📜  pandas read excel nan - Python (1)

📅  最后修改于: 2023-12-03 15:03:28.466000             🧑  作者: Mango

Pandas Read Excel NaN

When working with Excel files in Python using Pandas, it is not uncommon to encounter missing or null values represented by NaN (Not a Number). In this article, we will discuss how to handle NaN values when reading Excel files with Pandas.

Reading Excel Files with Pandas

Pandas provides a read_excel() function that allows us to read data from Excel files into a DataFrame.

import pandas as pd 

df = pd.read_excel('file.xlsx')

By default, read_excel() will replace all empty cells in the Excel file with NaN values.

Handling NaN Values

When we have missing or null values represented by NaN, we need to decide how to handle them. There are several options available to us:

1. Drop NaN Values

We can drop all rows containing NaN values from our DataFrame using the dropna() function.

df.dropna(inplace=True)

This will drop all rows containing NaN values from the DataFrame.

2. Fill NaN Values

We can fill NaN values with a specific value, such as the mean or median of the column.

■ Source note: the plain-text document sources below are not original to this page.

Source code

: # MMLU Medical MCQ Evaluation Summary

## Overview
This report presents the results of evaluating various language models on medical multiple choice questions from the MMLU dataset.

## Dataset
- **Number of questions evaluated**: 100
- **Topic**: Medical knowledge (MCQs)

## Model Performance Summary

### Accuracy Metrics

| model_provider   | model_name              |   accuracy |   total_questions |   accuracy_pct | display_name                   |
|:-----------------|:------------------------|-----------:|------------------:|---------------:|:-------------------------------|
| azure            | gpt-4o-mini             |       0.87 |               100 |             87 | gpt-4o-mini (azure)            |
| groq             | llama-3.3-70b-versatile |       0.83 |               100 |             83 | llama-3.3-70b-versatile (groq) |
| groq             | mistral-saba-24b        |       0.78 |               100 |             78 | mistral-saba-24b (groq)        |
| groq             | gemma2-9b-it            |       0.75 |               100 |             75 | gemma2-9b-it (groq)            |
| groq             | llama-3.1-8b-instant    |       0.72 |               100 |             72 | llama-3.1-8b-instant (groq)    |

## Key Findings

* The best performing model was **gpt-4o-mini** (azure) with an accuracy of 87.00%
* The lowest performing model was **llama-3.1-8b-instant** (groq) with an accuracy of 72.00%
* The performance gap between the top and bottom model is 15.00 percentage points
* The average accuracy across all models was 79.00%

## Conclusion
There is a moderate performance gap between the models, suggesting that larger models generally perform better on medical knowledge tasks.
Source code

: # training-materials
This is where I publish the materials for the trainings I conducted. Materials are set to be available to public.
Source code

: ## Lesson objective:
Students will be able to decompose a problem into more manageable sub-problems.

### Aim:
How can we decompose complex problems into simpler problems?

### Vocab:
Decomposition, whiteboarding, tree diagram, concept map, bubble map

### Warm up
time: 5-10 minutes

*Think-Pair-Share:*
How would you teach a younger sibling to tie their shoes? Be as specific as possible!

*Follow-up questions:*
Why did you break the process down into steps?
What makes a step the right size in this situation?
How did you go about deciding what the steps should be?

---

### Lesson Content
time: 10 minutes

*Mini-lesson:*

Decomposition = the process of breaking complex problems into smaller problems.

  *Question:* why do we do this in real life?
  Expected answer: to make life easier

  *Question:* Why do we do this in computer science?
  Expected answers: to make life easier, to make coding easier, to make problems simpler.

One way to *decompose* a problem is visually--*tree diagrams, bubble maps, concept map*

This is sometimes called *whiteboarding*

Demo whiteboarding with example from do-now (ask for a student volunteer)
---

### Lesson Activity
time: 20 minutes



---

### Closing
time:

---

df.fillna(df.mean(), inplace=True)

This will fill all NaN values in the DataFrame with the mean value of each column.

3. Interpolate NaN Values

We can interpolate NaN values using the interpolate() function.

df.interpolate(inplace=True)

This will interpolate all NaN values in the DataFrame using linear interpolation.

Conclusion

In this article, we discussed how to handle NaN values when reading Excel files with Pandas. We explored three different options for handling NaN values: dropping them, filling them, and interpolating them. Understanding how to handle missing or null values is an important skill when working with data in Pandas.